When To Best Consider Behavioral Interventions
Categories: Health
Behavioral interventions come in all different types to address different needs. Whether your child is autistic, overweight, sexually deviant or always in the principal’s office, you can find intervention strategies to assist your family. Community services designed to provide brief intervention or long-term crisis care will ensure that your child has a normal development, despite what may have happened in the past. Start fresh today with an intervention program!
Often, children who need a behavioral intervention suffer from ADHD, autism, dyslexia or another pervasive developmental disorder. An early intervention program is the key to helping the child overcome natural difficulties and find studying techniques that work. The public school system generally only focuses on one particular learning mode, which leaves many students feeling “stupid” or frustrated.
By teaching the student more about their learning needs and focusing on self-empowerment, as well as skill development, the students will begin to learn their way at their own pace and will develop a renewed interest in school. A behavioral intervention can do more than just prevent anger or hyperactive outbursts in school. It can pave the way for your child’s future and instill a sense of pride and accomplishment.
There are other types of behavioral interventions as well. For example, some can help obese children get on the right track and begin living a healthier life. Dr. Teresa Quattrin, a UB professor of pediatrics, writes: “Obesity comes with a myriad of other serious health conditions, including hypertension, type 2 diabetes, heart disease and low self-esteem, so it’s imperative that we find tools that can prevent and treat overweight in a clinical practice setting early on.” At the University of Buffalo in NY, primary care physicians are conducting tests to see if a 24-month intervention can combat child obesity. The focus will be on increasing fruits and vegetable consumption, minimizing junk food, increasing physical activity and educating families on behavioral modification techniques that promote healthy living.
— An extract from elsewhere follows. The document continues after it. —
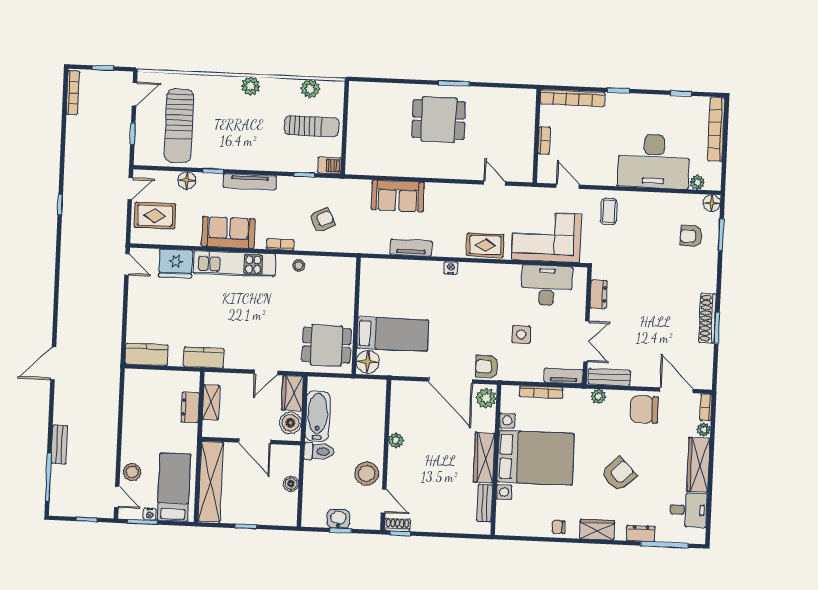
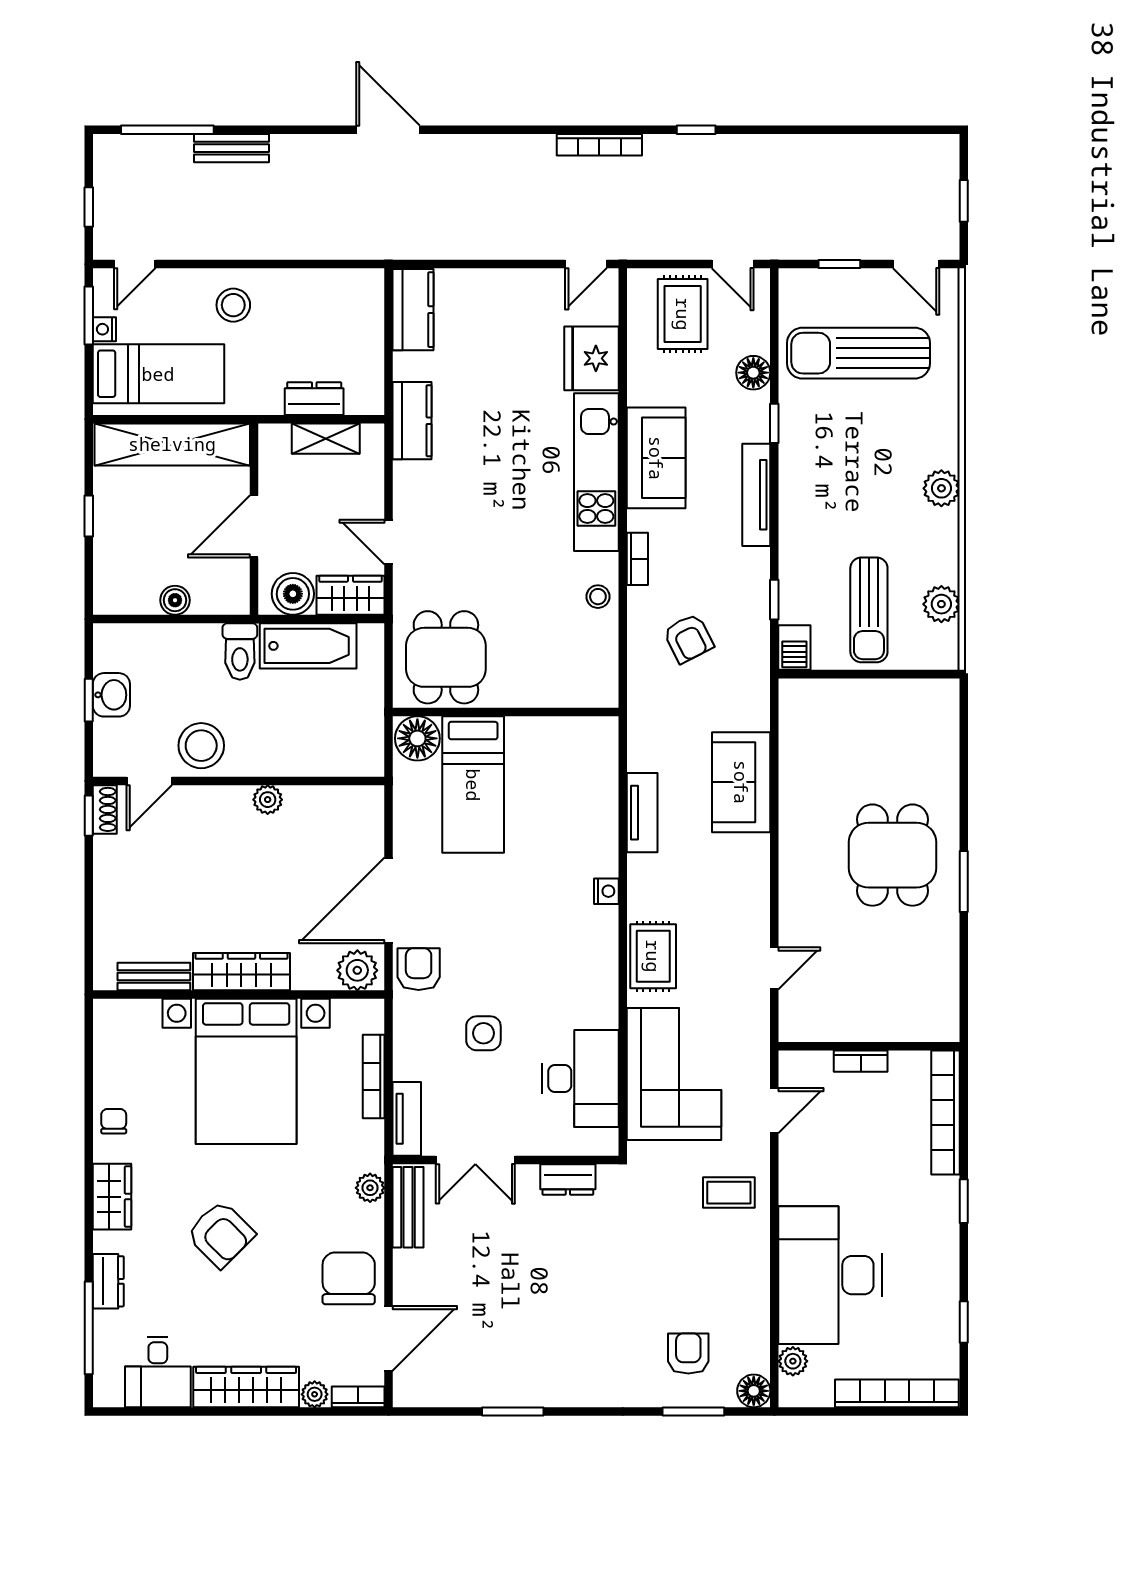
bookcase: (73, 93) -> (599, 145), moved
shoe rack: (707, 318) -> (531, 1392), removed
stool: (132, 472) -> (233, 305), moved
behavioral interventions provide self-empowerment, workable solutions, skill assessments and freedom from self-destructive cycles. Sometimes it takes a third party to see our merits when we cannot and to offer a fresh perspective on our life situation. Intervention programs come in all different approaches so it may take more than one interventionist to find the person you or your child feels most comfortable with. Whether it’s a fixation on food, sex, drugs, alcohol or violence, these patterns can be broken with a sensible, individualized, intervention plan.